You Can't Improve What You Can't Measure

A Practical Guide to Measuring AI Performance

Performance metrics measure whether AI outputs meet your business needs. They track accuracy, reliability, and quality, and are compared against industry-standard tests that assess general capabilities.

Industry tests make headlines, but experienced teams know they're not enough. There are rumours that test answers have leaked into training data. Even human-reviewed comparisons have limits - when a system can search the web mid-test, it's an open-book exam. As Greg Brockman puts it, performance metrics are surprisingly often all you need. Industry tests tell you which tools to try. Your own measurements tell you if they actually work.

Why Measuring Performance Is Hard

Most teams know good when they see it but struggle to define it in a way that can be checked automatically. This leads to slow progress and internal disagreements. Often the only metric is the CEO liked it.

Three factors compound this. First, AI responses aren't consistent - the same question produces different results each time. Second, vendor risk matters again after a decade of cheap computing power; services get discontinued, pricing changes, and capabilities shift. Third, AI outputs often have subtle quality differences that matter but resist quantification.

The Three Types of Quality Checks

There are three main ways to measure AI performance, each with different costs and benefits.

1. Automated Rules

Fast and cheap. Use these for objective criteria: Did the response stay under 200 words? Did it include required sections? Did it avoid forbidden topics?

Automated rules work well for:

Format requirements (length, structure, required elements)
Safety checks (blocked content, compliance requirements)
Basic quality gates (coherence, completeness)

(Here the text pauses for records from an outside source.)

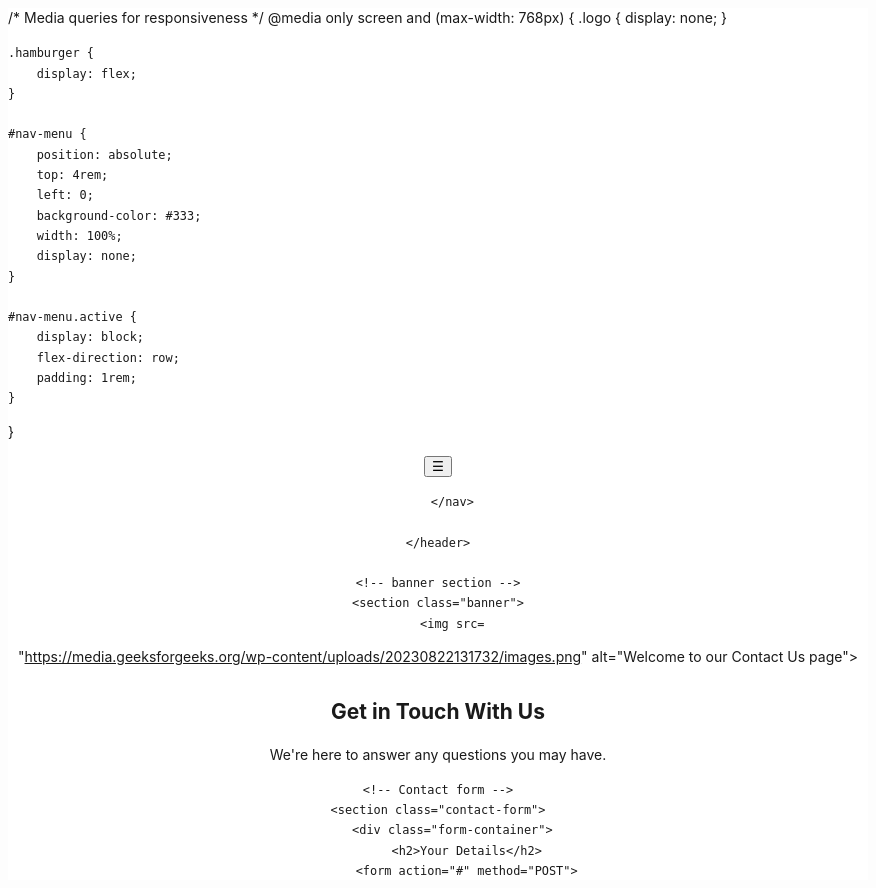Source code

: /* Media queries for responsiveness */
@media only screen and (max-width: 768px) {
	.logo {
		display: none;
	}

	.hamburger {
		display: flex;
	}

	#nav-menu {
		position: absolute;
		top: 4rem;
		left: 0;
		background-color: #333;
		width: 100%;
		display: none;
	}

	#nav-menu.active {
		display: block;
		flex-direction: row;
		padding: 1rem;
	}
}
    </style>
</head>

<body>
	<!-- Header section -->
	<header>
		<button class="hamburger" id="hamburger-icon">
			<span onclick="openNavbar()"> ☰</span>
		</button>
		<nav id="nav-menu">
			
		</nav>
		
	</header>

	<!-- banner section -->
	<section class="banner">
		<img src=
"https://media.geeksforgeeks.org/wp-content/uploads/20230822131732/images.png"
			alt="Welcome to our Contact Us page">
		<h1>Get in Touch With Us</h1>
		<p>We're here to answer any questions you may have.</p>
	</section>

	<!-- Contact form -->
	<section class="contact-form">
		<div class="form-container">
			<h2>Your Details</h2>
			<form action="#" method="POST">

Limitations: Can't assess subjective quality. A response can pass every rule and still be unhelpful.

2. AI-Assisted Review

Use one AI to evaluate another. More nuanced than rules, much faster than humans.

Works well for:

Comparing response quality across multiple options
Checking for tone, style, and appropriateness
Identifying potential issues for human review

Limitations: AI reviewers have their own biases and blind spots. They tend to prefer verbose responses. They can miss errors they would make themselves.

3. Human Review

The gold standard for quality, but slow and expensive. Use strategically.

Reserve human review for:

High-stakes outputs where errors are costly
Calibrating automated systems (building training data)
Catching issues AI reviewers miss

Limitations: Humans are inconsistent. Different reviewers apply different standards. Fatigue affects judgment. Scale is limited.

Building Your Performance System

Most teams need all three types working together:

Automated rules as the first gate - cheap, fast, catches obvious problems
AI review for the middle layer - more nuanced, scales well
Human review for the most important outputs and for calibrating the other systems

The goal is pushing as much validation as possible to cheaper, faster methods while maintaining quality. Humans should spend their time on judgment calls, not checking word counts.

What to Measure

Start with what matters most to your business. Common metrics include:

Accuracy: Is the information correct?
Relevance: Does it address the actual question?
Completeness: Are important points covered?
Tone: Is it appropriate for the audience?
Actionability: Can the user do something with this?

Don't try to measure everything. Pick 3-5 metrics that directly connect to business outcomes.

The Strategic Advantage

Teams that build strong performance systems gain compounding advantages:

They can test new models quickly and confidently
They catch regressions before users do
They have data to justify AI investments
They can fine-tune systems with validated examples

The investment in measurement infrastructure pays off every time you need to make a decision about your AI systems.

Getting Started

You don't need a perfect system to start. Begin with:

Define what good looks like for your most common use case
Create 20-30 test examples with known good outputs
Run your current system against these examples
Identify the biggest gaps
Add automated checks for the most common problems

Iterate from there. The goal isn't perfection - it's having enough visibility to improve systematically.

You can't improve what you can't measure. Start measuring.